[Records provided]

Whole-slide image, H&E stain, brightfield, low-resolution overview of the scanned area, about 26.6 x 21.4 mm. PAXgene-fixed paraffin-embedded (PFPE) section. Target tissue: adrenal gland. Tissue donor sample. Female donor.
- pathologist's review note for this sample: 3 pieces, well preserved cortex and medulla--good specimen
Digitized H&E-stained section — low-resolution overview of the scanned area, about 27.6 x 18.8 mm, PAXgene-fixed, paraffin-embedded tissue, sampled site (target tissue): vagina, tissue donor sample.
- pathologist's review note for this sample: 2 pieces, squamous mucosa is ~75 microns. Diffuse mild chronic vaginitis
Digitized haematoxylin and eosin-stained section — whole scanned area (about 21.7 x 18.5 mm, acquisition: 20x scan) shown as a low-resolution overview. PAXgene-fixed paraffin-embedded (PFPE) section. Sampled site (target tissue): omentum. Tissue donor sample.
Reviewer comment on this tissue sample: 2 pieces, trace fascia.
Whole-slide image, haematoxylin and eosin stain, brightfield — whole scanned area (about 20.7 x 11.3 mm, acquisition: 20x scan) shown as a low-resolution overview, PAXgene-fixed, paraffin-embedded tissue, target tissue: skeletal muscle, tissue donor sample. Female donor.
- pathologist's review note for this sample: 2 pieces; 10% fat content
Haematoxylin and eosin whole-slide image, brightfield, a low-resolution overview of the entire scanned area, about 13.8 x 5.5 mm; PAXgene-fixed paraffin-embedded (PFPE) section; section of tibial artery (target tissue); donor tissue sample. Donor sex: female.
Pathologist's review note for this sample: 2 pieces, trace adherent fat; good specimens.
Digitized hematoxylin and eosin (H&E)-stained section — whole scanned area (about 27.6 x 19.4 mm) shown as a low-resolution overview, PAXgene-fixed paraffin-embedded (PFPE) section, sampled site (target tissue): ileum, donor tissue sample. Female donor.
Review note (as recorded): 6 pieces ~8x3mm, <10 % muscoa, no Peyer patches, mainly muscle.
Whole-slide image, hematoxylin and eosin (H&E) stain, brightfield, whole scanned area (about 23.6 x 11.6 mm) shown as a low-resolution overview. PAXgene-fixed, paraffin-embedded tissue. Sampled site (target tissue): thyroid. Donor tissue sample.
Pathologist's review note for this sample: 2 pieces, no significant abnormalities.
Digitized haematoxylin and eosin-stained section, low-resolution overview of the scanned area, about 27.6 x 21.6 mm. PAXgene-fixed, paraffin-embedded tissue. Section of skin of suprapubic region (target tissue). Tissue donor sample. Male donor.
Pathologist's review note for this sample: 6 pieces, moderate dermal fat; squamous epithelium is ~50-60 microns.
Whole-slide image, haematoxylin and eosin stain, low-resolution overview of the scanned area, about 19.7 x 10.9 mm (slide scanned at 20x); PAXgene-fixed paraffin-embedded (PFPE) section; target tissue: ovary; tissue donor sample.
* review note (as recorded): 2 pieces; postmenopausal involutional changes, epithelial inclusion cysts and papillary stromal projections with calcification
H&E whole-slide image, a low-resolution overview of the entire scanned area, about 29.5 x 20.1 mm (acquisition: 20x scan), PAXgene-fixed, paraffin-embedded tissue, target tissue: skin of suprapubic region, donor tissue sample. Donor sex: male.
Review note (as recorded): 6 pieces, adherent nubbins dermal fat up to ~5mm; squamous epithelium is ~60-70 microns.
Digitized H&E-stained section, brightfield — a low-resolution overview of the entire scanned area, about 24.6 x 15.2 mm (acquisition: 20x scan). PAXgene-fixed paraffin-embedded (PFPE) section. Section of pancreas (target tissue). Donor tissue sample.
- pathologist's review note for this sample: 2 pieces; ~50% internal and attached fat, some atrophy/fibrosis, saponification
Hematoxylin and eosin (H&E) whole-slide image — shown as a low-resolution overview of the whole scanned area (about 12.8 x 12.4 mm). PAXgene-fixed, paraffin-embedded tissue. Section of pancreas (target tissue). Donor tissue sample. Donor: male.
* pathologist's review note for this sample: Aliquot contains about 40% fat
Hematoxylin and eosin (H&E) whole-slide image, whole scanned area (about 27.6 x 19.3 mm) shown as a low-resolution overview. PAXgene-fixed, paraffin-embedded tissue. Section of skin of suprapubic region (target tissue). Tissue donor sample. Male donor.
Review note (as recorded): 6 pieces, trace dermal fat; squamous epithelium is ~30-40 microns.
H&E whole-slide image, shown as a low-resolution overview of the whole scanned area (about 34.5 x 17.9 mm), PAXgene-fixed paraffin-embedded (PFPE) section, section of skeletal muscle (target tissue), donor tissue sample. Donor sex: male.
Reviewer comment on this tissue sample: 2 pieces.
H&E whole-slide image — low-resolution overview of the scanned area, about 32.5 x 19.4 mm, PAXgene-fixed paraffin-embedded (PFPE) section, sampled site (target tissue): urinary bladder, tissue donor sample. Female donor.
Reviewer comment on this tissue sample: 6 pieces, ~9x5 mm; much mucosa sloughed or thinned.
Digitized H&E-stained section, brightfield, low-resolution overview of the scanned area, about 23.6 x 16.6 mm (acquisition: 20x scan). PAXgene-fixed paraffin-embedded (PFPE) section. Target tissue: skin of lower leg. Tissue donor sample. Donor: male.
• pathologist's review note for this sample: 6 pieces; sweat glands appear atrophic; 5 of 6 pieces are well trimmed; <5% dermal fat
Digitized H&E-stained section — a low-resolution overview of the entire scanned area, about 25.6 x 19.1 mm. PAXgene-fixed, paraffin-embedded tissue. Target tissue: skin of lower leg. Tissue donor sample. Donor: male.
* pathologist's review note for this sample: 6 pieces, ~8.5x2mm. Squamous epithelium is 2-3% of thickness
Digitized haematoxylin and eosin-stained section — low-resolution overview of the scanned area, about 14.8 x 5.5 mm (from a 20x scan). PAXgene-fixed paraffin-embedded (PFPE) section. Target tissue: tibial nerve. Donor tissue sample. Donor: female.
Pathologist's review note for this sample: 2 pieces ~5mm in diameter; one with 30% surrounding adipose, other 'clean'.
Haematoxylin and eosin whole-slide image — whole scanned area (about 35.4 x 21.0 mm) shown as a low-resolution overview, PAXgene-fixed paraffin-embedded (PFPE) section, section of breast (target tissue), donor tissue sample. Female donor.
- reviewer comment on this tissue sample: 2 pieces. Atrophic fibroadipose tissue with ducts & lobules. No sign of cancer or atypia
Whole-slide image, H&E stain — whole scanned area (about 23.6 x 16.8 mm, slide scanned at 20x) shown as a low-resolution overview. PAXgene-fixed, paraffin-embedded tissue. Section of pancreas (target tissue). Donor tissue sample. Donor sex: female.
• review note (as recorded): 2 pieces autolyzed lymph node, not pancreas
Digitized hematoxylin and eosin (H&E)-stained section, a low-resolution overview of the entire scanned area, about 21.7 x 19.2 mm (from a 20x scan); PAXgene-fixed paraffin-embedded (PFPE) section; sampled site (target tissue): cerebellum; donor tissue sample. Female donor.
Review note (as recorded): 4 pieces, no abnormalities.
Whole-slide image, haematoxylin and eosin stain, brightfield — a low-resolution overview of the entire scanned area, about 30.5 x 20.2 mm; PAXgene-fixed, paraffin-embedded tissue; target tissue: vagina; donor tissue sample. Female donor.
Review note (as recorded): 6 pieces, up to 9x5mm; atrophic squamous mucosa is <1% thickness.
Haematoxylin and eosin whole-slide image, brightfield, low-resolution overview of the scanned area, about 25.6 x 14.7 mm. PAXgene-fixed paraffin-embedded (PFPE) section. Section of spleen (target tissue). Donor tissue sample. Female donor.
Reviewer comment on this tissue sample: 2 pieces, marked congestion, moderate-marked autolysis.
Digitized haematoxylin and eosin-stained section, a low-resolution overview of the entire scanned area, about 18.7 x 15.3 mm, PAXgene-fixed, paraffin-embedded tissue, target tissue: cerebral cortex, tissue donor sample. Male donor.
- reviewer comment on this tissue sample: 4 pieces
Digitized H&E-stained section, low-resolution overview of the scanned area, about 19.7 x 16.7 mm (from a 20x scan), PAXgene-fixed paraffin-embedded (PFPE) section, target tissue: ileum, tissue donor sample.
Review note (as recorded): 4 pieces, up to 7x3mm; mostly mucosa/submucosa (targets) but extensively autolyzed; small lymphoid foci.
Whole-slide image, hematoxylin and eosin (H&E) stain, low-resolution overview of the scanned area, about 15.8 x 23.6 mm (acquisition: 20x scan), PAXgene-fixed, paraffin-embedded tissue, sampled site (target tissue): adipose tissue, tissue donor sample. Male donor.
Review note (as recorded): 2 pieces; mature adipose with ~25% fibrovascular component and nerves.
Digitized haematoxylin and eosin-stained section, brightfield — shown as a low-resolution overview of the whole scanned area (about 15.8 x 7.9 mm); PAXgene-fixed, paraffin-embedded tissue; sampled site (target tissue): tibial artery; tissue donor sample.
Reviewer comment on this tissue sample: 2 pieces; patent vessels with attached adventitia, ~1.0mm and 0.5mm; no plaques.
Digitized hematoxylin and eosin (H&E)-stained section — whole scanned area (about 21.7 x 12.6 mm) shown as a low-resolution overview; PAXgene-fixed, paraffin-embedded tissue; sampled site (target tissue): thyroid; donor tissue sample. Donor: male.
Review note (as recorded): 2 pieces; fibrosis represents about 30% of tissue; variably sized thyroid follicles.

[/Records provided]

From the first line of the data above to the line holding "- pathologist's review note for this sample: 3", reproduce each line exactly; emit no other lines.

Whole-slide image, H&E stain, brightfield, low-resolution overview of the scanned area, about 26.6 x 21.4 mm. PAXgene-fixed paraffin-embedded (PFPE) section. Target tissue: adrenal gland. Tissue donor sample. Female donor.
- pathologist's review note for this sample: 3 pieces, well preserved cortex and medulla--good specimen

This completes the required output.